> **Quoted passage**
Why local-only at all (the bet, stated honestly)
- Privacy / ownership: code never leaves the machine.
- Cost: no per-token cloud bill; one-time hardware.
- The honest ceiling: 8B + 100k is a strong local junior-to-mid coding assistant with perfect project memory for the current task — not an autonomous senior engineer. The bet is that small coding models + reusable context + tools/verification are genuinely useful, offline, and cheap.
Non-goals
- Not a generic multi-tenant inference server (single user, one workspace).
- Not raw dense 200k every turn (effective context via workspace-context reuse).
- Not a frontier-model replacement; no 24GB+ / unified-memory hardware assumption.
- Not a KV snapshot database before live prefix reuse is proven.
- Not a sidecar architecture: no required helper model/device/service for embeddings, reranking, summaries, STT, vision, file triage, or remote support.
- Not trusting local OpenAI-compatible tool calls without certification; if a backend/model/template cannot reliably emit declared tool calls, prompt-injected RAG is an acceptable fallback but does not earn a tool-call capability claim.
Required benchmark report
Every backend/model/hardware profile should emit one local JSON report with the same shape so runtime claims stay honest:
cold_full_prefill: tokens, ms, prompt_tps, TTFT, memory_high_water
warm_same_prefix: cached_tokens, new_tokens, ms, TTFT, hit_rate
warm_changed_suffix: cached_tokens, suffix_tokens, ms, TTFT, output_equals_cold
edited_stable_segment: expected_cache_miss, actual_cache_miss, output_equals_cold
snapshot_save: tokens, bytes, ms, throughput_MBps
snapshot_restore: tokens, bytes, ms, output_equals_original
decode: output_tokens, tokens_per_sec
failure_cases: over_context, over_batch, cancel_prefill, cancel_decode,
missing_model, incompatible_snapshot, profile_mismatch
residency: resident_models, on_demand_models, unload_ms, host_memory_peak,
swap_events
The most important curve is TTFT as the changed suffix grows:
0 tokens changed, 256, 1k, 4k, 8k, 16k
Go/no-go for the local coding node:
target budget hardware
7B/8B coder
64k hot prefix
edited suffix 1k-8k tokens
warm first useful response < 60s
output equivalent to cold full prompt
no memory spill path during decode
structured recovery after cancellation
certified tool-call protocol when tools are enabled
Coding-context eval gate
Cache mechanics do not prove T3. Effective 200k context is real only when the context planner succeeds on repo tasks that require selection, citation, and editing across more text than the hot window can hold:
cross-file bug localization
edit file A based on behavior in file B and config in file C
trace failing test to implementation
large refactor with usage search
repo architecture question with file/symbol citations
These evals should record which segments were pinned, retrieved, summarized, cached, missed, and cited. A long context window is not a substitute for proving the planner chose the right context.

> **Given data**
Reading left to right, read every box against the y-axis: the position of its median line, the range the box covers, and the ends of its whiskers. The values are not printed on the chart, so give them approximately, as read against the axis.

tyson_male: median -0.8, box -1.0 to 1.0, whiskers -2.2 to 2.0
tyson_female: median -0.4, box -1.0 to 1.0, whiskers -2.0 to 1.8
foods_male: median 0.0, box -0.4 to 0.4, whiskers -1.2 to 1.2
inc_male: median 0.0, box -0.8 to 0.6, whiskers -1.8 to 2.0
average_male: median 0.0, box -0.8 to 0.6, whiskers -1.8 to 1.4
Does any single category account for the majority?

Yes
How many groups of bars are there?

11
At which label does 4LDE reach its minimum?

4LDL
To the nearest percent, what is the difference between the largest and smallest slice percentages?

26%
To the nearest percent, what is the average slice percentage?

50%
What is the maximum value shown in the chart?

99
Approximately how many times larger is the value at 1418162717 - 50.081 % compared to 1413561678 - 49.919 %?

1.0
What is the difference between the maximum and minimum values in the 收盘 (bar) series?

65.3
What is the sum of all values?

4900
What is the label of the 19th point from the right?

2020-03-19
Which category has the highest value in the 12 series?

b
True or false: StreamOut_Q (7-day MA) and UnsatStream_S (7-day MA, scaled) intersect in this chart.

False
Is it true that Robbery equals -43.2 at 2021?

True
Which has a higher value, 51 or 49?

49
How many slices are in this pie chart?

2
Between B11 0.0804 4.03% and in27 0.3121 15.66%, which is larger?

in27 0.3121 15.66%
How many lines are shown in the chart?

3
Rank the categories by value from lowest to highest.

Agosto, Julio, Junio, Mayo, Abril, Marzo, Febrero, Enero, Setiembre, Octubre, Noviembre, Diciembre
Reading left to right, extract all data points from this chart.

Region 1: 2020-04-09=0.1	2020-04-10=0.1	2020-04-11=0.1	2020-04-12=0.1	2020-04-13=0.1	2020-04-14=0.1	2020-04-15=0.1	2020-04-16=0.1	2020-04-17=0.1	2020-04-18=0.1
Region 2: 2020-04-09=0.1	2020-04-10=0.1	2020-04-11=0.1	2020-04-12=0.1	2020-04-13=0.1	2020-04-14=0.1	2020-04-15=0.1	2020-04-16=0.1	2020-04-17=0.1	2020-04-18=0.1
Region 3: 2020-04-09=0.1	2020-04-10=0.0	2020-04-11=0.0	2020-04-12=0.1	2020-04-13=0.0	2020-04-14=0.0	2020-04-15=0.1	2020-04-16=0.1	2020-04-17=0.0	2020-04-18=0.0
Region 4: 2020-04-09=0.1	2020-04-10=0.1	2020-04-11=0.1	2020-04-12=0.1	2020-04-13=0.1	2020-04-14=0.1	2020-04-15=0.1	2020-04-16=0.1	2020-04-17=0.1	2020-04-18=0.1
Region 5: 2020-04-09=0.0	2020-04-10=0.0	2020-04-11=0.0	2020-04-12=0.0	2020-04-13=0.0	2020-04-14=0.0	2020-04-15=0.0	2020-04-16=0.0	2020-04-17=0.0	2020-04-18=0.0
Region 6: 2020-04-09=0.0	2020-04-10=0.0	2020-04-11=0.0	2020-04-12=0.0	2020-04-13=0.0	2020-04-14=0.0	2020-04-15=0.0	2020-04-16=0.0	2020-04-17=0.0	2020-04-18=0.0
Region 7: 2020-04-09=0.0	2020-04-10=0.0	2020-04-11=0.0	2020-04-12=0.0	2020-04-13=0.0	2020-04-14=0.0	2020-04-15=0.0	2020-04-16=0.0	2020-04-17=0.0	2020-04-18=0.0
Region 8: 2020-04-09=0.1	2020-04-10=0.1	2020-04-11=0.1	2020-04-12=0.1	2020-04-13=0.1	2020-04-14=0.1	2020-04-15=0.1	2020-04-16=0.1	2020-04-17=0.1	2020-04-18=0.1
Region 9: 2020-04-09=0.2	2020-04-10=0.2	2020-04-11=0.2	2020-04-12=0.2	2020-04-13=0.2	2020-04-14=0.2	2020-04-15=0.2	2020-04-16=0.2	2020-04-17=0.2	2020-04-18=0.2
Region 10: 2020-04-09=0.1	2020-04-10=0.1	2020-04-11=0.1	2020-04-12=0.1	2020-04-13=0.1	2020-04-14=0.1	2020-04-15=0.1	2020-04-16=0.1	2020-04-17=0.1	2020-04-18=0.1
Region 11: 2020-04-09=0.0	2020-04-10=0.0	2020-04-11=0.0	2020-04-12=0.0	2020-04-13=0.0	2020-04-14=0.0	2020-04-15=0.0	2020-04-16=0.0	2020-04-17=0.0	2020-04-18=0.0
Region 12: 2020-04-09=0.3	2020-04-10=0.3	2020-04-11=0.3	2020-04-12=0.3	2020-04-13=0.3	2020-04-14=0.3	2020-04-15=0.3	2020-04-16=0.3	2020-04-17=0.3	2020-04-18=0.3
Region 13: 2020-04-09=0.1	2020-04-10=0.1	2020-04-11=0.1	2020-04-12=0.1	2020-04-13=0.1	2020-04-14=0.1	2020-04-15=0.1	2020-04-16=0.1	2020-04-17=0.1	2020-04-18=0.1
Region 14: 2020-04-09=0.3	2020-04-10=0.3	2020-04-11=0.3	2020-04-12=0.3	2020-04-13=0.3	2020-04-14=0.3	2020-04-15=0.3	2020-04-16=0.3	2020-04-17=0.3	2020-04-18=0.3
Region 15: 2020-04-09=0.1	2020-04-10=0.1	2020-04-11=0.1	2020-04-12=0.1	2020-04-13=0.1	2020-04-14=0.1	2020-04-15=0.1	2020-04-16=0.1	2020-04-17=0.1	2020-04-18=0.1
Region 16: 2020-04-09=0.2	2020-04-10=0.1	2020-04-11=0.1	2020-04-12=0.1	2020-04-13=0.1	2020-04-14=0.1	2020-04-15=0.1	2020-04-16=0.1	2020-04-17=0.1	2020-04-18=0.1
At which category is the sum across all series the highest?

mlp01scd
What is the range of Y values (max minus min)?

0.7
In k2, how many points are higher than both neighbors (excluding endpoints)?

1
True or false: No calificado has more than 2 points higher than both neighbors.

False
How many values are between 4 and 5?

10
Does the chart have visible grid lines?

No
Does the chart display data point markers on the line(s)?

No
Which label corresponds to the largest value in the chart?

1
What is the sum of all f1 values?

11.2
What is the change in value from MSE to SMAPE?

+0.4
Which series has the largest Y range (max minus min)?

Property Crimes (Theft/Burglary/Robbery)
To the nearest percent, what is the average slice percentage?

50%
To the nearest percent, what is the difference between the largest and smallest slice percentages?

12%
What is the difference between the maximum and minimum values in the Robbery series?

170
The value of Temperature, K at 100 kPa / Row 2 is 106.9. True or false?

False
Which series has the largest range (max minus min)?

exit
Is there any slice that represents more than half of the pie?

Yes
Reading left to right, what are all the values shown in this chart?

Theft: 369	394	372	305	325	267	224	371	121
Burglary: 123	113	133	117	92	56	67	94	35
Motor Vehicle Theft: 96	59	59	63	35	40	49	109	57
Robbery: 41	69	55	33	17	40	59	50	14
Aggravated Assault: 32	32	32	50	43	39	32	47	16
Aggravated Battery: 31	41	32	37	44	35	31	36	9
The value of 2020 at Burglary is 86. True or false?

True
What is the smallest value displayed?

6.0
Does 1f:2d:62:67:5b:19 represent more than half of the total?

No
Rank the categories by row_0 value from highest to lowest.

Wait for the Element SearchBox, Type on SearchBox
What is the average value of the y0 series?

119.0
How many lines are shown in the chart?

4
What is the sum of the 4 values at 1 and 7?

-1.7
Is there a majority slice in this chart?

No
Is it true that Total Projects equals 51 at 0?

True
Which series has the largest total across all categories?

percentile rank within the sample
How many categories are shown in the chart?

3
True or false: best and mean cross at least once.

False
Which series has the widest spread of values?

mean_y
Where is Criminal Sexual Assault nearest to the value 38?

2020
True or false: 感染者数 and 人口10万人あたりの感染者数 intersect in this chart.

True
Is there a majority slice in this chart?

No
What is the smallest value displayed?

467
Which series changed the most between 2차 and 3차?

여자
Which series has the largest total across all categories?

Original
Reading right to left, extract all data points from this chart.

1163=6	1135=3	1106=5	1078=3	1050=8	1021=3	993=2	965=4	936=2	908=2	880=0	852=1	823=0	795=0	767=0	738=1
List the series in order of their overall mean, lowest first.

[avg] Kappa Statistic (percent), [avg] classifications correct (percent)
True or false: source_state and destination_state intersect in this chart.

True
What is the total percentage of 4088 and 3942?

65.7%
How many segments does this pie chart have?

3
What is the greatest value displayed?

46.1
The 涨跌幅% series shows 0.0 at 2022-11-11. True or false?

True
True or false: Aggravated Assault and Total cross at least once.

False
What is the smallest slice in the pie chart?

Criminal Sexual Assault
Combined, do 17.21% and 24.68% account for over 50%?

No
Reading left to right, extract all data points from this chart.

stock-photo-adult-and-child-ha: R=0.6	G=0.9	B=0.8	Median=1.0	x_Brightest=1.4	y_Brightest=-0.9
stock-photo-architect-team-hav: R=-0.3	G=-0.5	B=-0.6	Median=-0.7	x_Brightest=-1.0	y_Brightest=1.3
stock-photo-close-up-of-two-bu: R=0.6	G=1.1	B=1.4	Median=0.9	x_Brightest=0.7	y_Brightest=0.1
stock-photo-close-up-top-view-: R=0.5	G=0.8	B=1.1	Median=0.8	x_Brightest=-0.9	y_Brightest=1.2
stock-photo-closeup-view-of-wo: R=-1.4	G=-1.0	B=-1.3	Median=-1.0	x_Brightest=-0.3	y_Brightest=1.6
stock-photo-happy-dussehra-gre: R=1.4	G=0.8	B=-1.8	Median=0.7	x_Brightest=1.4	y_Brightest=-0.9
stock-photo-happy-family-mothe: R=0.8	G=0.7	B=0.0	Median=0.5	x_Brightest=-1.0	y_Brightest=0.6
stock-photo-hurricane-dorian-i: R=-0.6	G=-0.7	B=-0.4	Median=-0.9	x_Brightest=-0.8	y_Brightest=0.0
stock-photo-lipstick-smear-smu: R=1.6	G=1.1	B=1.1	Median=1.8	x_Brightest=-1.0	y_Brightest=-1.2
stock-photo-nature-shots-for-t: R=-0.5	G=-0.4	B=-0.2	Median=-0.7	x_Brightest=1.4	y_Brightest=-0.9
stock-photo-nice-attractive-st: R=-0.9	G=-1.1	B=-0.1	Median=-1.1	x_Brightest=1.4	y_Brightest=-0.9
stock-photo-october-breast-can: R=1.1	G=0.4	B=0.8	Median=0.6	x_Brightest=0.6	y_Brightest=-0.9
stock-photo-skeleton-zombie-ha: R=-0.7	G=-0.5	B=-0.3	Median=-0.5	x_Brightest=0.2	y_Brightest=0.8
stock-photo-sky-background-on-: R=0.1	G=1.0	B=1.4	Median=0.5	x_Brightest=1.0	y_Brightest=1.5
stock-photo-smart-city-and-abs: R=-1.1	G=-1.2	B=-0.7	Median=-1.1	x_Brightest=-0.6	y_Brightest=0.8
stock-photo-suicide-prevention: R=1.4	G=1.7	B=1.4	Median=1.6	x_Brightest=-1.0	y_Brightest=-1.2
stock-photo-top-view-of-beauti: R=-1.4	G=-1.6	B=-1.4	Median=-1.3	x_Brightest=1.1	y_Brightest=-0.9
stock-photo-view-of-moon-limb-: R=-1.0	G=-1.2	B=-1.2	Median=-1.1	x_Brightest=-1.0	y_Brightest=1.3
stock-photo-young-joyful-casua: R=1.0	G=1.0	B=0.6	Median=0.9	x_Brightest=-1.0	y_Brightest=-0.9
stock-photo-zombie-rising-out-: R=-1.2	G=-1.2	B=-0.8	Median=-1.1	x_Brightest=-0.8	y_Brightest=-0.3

> **Required action**
Do the following statements agree with the local-only coding notes? For each, answer yes or no and quote the deciding words of the notes. (a) Privacy is served because code never leaves the machine. (b) The go/no-go criteria call for a 13B coder. (c) A long context window can stand in for proving that the planner chose the right context. The listing is separate material, unconnected to the local-only coding notes.

> **Exercise result**
(a) Yes: "code never leaves the machine."
(b) No: "7B/8B coder"
(c) No: "A long context window is not a substitute for proving the planner chose the right context."